(Text passage):
----------
Is this the issue? Should they be numeric?

For anyone interested this is now live at:

www.digitalspy.co.uk/forums/

We have 11,158,584 Posts and 464,239 Threads. And the main data file is a little over 4Gb in size.

It is still a work in progress but it does seem to produce the correct results :)

Quote:

Originally Posted by ALanJay
But with some of the more complex searches it is possible to produce array warning errors ie

Warning: in_array() [function.in-array]: Wrong datatype for second argument in /includes/sphinx.php on line 125

The line there looks like

if (!can_moderate($docinfo[$sphinx_forumid_group]) AND i
n_array($docinfo[$sphinx_userid_group], $Coventry))

After much thought we realised that we don't use the $Coventry feature and I suspect that is the reason it does not work. As I'm not sure what $Conventry should resolve to I have removed from my implementation the whole line. It seems to say if not moderator and sent to Coventry then don't do search and as we have no people in the secodn category removing it seems to be the best short term solution.

I'm not sure if this is an issue between 3.0.x and 3.5/3.6 but thought I would share my thoughts on this as it kept me on my toes and I now have a much better understanding of the way the code works :)


PS the docinfo[$spinx????] elemets turn the group defaults into numerical output as required. I'm still not sure why the assert errors are being seen though will delve deeper :)
----------
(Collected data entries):
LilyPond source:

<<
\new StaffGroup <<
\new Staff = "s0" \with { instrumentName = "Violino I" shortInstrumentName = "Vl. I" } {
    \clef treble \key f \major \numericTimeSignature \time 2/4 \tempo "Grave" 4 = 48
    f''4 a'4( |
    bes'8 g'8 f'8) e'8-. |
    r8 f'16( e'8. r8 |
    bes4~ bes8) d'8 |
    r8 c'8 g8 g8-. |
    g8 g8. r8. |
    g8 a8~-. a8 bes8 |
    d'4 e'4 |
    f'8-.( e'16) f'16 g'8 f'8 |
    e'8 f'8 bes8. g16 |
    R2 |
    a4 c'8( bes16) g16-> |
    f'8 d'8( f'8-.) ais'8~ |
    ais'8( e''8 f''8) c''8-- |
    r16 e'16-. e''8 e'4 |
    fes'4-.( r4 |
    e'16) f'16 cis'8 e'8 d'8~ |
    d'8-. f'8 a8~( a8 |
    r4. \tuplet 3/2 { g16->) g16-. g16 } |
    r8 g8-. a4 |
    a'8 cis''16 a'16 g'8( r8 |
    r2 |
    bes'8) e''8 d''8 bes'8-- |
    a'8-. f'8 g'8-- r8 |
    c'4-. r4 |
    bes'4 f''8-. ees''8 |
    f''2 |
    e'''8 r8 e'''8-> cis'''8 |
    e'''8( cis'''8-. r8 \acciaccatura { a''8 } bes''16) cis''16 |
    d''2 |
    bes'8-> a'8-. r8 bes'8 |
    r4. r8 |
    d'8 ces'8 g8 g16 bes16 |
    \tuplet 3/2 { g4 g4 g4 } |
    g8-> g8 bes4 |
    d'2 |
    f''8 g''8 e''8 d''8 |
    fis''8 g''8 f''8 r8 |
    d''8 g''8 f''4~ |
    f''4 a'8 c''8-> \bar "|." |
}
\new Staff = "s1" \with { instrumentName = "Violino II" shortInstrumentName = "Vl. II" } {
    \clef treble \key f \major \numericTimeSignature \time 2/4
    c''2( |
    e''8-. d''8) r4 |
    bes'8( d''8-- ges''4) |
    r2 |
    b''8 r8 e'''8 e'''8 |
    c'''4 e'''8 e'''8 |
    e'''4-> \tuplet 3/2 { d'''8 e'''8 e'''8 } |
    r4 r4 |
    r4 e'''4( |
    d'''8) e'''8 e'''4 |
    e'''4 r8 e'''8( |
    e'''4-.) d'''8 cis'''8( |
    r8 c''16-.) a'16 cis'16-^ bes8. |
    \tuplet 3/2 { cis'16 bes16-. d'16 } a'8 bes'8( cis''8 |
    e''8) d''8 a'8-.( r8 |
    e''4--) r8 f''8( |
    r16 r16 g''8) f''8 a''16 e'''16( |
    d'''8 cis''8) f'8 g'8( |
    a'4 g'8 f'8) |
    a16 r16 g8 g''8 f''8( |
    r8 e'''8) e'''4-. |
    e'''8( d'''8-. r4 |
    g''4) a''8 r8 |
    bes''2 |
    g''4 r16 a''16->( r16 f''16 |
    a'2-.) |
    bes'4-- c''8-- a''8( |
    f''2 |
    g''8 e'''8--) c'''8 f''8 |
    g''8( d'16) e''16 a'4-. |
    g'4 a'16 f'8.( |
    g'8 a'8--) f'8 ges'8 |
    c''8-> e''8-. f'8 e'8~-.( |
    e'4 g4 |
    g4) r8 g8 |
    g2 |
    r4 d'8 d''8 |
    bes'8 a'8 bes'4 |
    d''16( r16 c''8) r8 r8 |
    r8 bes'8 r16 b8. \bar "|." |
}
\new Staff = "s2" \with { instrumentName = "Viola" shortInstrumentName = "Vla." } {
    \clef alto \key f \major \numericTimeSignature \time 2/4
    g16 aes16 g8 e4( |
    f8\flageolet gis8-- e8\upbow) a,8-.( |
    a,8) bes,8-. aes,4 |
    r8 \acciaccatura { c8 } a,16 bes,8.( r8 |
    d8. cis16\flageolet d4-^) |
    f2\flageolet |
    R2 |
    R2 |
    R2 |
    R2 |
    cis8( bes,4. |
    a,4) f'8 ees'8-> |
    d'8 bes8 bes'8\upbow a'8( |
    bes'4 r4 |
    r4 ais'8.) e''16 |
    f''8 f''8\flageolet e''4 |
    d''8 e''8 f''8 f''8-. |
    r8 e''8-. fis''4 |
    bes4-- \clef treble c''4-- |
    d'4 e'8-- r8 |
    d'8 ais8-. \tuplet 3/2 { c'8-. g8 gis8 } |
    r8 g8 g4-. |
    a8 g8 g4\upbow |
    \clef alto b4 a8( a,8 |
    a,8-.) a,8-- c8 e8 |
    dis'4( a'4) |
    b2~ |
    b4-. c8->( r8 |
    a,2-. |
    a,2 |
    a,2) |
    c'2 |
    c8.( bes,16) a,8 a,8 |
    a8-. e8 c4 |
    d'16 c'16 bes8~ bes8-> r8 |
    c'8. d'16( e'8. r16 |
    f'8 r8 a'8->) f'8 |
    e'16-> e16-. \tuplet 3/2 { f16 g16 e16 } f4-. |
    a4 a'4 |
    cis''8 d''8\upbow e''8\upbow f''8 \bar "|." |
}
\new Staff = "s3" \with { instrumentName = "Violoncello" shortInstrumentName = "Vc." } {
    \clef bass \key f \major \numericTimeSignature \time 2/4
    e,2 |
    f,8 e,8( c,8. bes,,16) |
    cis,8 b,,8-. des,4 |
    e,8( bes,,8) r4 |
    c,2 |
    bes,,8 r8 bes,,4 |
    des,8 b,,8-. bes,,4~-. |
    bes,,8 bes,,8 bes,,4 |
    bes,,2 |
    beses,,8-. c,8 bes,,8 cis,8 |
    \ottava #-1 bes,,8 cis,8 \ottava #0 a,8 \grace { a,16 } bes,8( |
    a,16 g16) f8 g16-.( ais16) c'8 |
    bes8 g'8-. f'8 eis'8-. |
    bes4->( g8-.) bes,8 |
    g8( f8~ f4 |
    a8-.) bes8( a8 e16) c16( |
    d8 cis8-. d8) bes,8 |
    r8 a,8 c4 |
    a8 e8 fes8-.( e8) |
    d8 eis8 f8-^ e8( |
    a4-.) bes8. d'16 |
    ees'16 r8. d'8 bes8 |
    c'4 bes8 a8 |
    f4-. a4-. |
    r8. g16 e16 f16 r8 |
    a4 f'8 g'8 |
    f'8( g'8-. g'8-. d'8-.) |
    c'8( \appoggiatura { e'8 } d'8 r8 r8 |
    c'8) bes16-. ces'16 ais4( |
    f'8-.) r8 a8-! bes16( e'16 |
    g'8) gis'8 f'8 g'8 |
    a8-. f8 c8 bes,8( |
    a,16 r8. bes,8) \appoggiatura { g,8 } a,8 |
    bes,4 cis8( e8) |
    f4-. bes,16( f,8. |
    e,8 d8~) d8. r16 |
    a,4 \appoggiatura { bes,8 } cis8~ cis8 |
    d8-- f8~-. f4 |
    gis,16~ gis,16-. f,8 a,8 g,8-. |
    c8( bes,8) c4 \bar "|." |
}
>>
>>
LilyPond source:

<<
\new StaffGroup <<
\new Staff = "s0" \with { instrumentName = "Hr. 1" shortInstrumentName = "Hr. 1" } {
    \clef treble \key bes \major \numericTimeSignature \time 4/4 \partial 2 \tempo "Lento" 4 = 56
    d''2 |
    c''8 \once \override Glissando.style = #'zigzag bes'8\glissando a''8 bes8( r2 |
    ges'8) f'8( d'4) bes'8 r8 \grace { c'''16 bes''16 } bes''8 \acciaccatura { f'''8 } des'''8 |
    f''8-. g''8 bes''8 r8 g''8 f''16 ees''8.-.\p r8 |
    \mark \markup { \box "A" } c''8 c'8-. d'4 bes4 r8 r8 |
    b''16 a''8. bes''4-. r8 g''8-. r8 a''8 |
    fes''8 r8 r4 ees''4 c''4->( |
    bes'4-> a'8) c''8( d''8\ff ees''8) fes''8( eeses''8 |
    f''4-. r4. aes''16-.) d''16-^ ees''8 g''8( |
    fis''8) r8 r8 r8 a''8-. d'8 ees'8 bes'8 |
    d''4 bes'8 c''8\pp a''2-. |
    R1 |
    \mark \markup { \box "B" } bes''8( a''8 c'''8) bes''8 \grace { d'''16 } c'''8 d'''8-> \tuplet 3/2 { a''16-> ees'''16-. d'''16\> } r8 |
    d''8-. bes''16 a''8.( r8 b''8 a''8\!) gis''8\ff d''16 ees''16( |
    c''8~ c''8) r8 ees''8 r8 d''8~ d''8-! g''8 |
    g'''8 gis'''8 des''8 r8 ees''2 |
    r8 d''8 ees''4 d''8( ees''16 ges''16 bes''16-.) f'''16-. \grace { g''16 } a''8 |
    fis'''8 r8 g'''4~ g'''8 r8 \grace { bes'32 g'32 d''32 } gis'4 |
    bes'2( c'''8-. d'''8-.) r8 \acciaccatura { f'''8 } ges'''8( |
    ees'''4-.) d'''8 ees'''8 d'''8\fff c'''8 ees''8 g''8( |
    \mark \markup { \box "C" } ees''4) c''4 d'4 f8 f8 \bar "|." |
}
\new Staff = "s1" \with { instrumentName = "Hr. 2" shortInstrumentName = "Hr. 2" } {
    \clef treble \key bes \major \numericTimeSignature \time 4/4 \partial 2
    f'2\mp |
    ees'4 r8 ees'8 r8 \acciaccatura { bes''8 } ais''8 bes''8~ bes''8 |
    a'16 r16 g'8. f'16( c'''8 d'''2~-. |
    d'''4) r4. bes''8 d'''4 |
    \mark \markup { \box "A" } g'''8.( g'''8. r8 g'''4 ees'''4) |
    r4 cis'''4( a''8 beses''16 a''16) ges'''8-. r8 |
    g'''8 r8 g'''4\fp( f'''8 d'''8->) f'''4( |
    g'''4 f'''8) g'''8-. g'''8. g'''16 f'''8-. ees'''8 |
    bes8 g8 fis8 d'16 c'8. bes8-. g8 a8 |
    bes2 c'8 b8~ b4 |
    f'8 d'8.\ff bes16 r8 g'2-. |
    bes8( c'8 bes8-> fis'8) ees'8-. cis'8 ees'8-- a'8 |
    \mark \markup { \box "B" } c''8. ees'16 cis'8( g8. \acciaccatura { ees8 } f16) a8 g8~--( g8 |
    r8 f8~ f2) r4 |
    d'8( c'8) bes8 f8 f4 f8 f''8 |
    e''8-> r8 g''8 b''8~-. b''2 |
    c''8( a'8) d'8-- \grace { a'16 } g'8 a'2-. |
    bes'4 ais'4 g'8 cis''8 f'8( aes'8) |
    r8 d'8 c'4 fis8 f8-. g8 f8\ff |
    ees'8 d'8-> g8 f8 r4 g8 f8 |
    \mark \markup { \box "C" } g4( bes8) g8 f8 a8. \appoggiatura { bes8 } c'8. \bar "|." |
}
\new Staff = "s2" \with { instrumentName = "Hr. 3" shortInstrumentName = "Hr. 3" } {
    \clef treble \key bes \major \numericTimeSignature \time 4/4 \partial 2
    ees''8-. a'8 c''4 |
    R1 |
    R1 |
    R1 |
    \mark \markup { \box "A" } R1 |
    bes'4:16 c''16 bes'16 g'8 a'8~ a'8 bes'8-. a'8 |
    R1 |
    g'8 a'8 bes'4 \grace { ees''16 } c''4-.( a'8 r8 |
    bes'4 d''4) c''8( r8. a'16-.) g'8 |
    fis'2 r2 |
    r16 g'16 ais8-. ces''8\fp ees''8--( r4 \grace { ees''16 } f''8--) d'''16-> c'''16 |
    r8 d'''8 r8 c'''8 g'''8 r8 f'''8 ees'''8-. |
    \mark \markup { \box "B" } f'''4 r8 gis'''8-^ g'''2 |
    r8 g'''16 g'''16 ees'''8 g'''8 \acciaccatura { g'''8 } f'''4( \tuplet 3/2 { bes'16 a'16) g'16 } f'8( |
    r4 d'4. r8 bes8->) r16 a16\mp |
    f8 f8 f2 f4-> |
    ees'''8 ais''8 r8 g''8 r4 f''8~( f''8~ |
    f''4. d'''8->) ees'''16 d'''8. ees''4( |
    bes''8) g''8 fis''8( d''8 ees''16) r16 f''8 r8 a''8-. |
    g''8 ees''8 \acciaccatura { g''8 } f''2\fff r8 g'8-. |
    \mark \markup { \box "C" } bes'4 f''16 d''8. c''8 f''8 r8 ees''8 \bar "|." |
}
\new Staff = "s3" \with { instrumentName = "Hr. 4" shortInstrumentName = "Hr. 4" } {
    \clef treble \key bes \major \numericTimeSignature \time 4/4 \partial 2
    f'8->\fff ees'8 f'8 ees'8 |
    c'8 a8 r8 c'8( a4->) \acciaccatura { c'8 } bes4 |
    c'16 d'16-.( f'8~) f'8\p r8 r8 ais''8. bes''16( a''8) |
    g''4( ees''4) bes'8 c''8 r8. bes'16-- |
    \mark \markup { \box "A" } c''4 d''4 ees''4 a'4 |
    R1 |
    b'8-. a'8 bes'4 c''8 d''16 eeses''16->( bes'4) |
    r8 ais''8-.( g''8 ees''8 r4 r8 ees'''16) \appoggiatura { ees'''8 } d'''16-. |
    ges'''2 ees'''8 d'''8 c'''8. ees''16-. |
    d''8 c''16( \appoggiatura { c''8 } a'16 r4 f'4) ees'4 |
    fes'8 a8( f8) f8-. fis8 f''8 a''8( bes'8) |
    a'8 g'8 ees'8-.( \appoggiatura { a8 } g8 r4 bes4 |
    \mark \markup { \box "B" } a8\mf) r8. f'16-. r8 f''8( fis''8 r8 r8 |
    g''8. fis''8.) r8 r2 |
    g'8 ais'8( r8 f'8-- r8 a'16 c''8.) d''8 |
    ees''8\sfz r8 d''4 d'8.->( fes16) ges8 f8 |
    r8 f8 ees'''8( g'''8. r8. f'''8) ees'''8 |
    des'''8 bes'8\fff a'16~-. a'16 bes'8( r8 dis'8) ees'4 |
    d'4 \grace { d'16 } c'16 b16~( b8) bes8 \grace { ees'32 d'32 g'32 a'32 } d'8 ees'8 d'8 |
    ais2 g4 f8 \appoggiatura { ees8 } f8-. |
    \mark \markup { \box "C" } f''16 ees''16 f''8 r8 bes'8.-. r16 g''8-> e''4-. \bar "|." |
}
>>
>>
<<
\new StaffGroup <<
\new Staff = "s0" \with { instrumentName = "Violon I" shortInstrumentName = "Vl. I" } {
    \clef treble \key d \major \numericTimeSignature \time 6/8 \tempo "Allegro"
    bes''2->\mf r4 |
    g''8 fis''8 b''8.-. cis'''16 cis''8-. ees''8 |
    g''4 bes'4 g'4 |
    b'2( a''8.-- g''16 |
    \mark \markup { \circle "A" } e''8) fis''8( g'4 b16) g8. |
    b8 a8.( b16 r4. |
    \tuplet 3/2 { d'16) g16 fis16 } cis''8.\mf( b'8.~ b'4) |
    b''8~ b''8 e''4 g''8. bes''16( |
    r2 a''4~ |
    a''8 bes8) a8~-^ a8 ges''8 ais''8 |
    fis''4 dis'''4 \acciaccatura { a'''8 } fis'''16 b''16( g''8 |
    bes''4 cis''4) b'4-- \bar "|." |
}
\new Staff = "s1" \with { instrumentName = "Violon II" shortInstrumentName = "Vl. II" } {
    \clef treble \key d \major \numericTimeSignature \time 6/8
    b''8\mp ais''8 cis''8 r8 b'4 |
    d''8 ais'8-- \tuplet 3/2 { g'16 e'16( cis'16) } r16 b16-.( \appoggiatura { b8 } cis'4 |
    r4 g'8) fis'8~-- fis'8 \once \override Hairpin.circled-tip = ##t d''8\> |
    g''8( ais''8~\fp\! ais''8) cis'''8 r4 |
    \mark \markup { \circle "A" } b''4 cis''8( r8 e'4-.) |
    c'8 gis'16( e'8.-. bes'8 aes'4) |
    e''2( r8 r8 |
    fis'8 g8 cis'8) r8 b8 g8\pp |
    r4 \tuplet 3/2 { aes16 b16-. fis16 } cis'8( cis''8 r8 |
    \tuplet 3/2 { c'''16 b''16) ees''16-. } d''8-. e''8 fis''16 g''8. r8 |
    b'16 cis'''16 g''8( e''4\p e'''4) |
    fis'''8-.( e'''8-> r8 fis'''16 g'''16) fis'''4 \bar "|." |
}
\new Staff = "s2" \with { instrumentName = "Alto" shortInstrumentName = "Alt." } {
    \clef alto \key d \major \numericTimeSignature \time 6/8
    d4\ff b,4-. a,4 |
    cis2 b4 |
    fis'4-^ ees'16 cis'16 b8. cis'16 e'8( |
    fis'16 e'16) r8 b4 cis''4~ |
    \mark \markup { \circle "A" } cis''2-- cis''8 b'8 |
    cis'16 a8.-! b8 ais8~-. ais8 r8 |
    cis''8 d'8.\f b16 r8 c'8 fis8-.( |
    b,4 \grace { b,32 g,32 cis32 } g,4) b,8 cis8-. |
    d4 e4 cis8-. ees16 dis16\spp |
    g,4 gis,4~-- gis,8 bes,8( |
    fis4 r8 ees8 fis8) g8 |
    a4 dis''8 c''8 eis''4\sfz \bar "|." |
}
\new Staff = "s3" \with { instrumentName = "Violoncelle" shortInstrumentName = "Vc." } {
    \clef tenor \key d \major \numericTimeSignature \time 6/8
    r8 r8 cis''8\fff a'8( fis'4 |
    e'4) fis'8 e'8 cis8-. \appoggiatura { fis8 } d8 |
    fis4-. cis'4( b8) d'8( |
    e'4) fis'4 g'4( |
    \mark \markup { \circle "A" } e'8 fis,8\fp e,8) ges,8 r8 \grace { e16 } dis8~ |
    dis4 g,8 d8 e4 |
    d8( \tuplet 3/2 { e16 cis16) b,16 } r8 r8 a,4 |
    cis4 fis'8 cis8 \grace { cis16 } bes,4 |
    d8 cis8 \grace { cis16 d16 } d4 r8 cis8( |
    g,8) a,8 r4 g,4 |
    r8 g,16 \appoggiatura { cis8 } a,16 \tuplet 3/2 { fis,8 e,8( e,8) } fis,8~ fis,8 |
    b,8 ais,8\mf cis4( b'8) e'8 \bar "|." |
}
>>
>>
----------
(What you need to do):
A - Answer these questions using the forum post about Sphinx search:
(i) How many threads does the forum have?
(ii) In which file, and on which line, does the in_array() warning occur?
(iii) Which feature does the poster say their forum does not use?
B - List every PHP variable, with its dollar sign, that appears in the line of code quoted in the forum post about Sphinx search.
C - Extend the forum post about Sphinx search with a few more sentences, picking up after its final sentence.

(The replies):
A -
(i) 464,239
(ii) /includes/sphinx.php, line 125
(iii) The $Coventry feature

B - $docinfo, $sphinx_forumid_group, $sphinx_userid_group, $Coventry

C -
PPS Well after more searching and playing I am no further forward as to why the assert warning errors are occuring. Trying to force the elements to be integers with intval breaks the code :) so I am now with a system that seems to work but generates warning errors that I have switched off. I assume no one using 3.6 is having these issues with these assert warnings?

orban 17 Oct 2006 10:58

Why does intval() break any code?

And maybe the $Coventry variable is something else in vB 3.0...

I'm really sorry I can't be of any further assistance here but I'm not running vB 3.0 :(

ALanJay 17 Oct 2006 12:07

Quote:

Originally Posted by orban
Why does intval() break any code?

That is a very good question. I suspect I am not using it 100% correctly but in the simplest example line 32

$sphinx_groups2 = $sphinx_userids;

to

$sphinx_groups2 = intval($sphinx_userids);

Seemed to cause odd behaviour.

I was also seeing if using it in:

if (!empty($userids)) $sphinx_userids = explode(',', $userids);
else $sphinx_userids = array();
if ($forumchoice != '') $sphinx_groups = explode(',', $forumchoice);

But wasn't sure I could use it in this context.

My problem is that not entirely understanding the logic of what is going on here (but learning as I go along). I'm not sure why I am seeing the "Warnings" yet they generate perfect results.

Depending on the results each of the elements "SetGroups" "SetGroups2" SetGroups3" generate these warning errors but because these are arrays I need to build the array with integers and I assume not numerics that are text(?)

Quote:

Originally Posted by orban
And maybe the $Coventry variable is something else in vB 3.0...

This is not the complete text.